David Leyonhjelm

As well as providing progressives with an opportunity for schadenfreude, yesterday’s resolution of the upper house count for the New South Wales state election offered useful pointers to how the Senate result might look on May 18.

The headline-grabbing aspect of the result was the narrow failure of former Liberal Democrats senator David Leyonhjelm in his bid to keep his career afloat through a move to state politics.

Leyonhjelm had opted to run for the Legislative Council because its low 4.5% quota for election gave him a more achievable objective than a third term in the Senate, where special circumstances had favoured him in both 2013 (when his party drew first position on a vast ballot paper) and 2016 (when the double dissolution made 12 seats available rather than the usual six).

The other strand of his strategy, it seemed, had been to tap into the alt-right zeitgeist through a concerted campaign of triggering liberal snowflakes — most notably through his reflections on Greens Senator Sarah Hanson-Young’s sex life, which are the subject of an ongoing defamation action.

It was mainly for this reason that news of Leyonhjelm’s defeat was enthusiastically received on the leftward end of social media, notwithstanding that he had lost out to Rod Roberts of One Nation, a party that shares none of the Liberal Democrats’ common ground with the left on social policy.

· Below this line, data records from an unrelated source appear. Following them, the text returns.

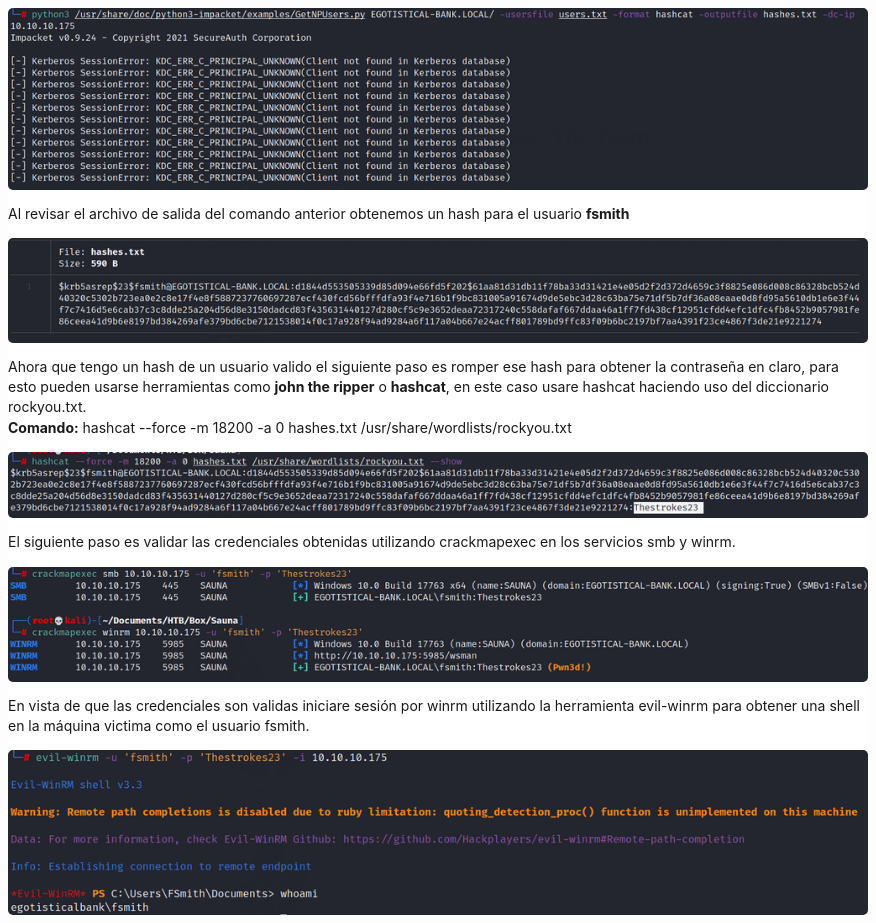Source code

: <img  src="/assets/images/htb-writeup-sauna/asrep.png" style="width:100%; border-radius:5px; display: block; margin-left: auto;  margin-right: auto;">

Al revisar el archivo de salida del comando anterior obtenemos un hash para el usuario **fsmith**

<img  src="/assets/images/htb-writeup-sauna/hash.png" style="width:100%; border-radius:5px; display: block; margin-left: auto;  margin-right: auto;">

Ahora que tengo un hash de un usuario valido el siguiente paso es romper ese hash para obtener la contraseña en claro, para esto pueden usarse herramientas como **john the ripper** o **hashcat**, en este caso usare hashcat  haciendo uso del diccionario rockyou.txt.
<br>
**Comando:** hashcat --force -m 18200 -a 0 hashes.txt /usr/share/wordlists/rockyou.txt

<img  src="/assets/images/htb-writeup-sauna/pass.png" style="width:100%; border-radius:5px; display: block; margin-left: auto;  margin-right: auto;">

El siguiente paso es validar las credenciales obtenidas utilizando crackmapexec en los servicios smb y winrm.

<img  src="/assets/images/htb-writeup-sauna/credentials.png" style="width:100%; border-radius:5px; display: block; margin-left: auto;  margin-right: auto;">

En vista de que las credenciales son validas iniciare sesión por winrm utilizando la herramienta evil-winrm para obtener una shell en la máquina victima como el usuario fsmith.

<img  src="/assets/images/htb-writeup-sauna/shell.png" style="width:100%; border-radius:5px; display: block; margin-left: auto;  margin-right: auto;">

That complication aside, there were other aspects of the result to cheer the left — such as the end of a four-decade winning streak for Fred Nile’s Christian Democratic Party, which had hitherto won upper house seats at 10 successive elections since Nile himself was first elected in 1981 as a strapping young lad of 47.

It was also a bad show for Cory Bernardi’s Australian Conservatives, which managed all of 0.6% of the vote — a second failure to add to its debut outing in South Australia last year, when it lost an upper house seat that Family First (with which the party had merged) had won at three previous elections without Bernardi’s help.

In fact, probably the only thing Australian Conservatives achieved in New South Wales was to cruel the chances of the Christian Democrats, reflecting the dangers of vote fragmentation in a system where preferences are optional rather than compulsory.

Transposing state election results to the federal sphere is normally a bad idea, but the upper house minor party vote offers an exception to the rule.

What is becoming known as the “middle finger” vote — in which the disaffected park support with whichever populist or protest vehicle happens to catch their fancy on polling day — appears to account for a consistent quarter of the New South Wales electorate, as reflected in both the Legislative Council and 2016 Senate results.

With parties no longer able to use group voting tickets to marshal their preferences around, and the new system set to apply at a normal half-Senate election for the first time, it seems Senate contenders will need something approaching 6% to be competitive, and around 8% to feel entirely confident.

The New South Wales result illustrates that the only player doing that sort of business out of the myriad minor parties of the right is One Nation, whose share of the vote was 6.9%.

Even One Nation would likely fall short in New South Wales if the state upper house numbers were replicated at the federal election, the more likely result being three seats for the Coalition, two for Labor and one for the Greens.

Indeed, the biggest winner out of fragmentation on the political right could prove to be its mortal enemies in the Greens, who will no longer suffer missing out with vote shares at or approaching double figures — as was known to happen in the past, when group voting tickets caused micro-party preferences to flow overwhelmingly to anyone but them.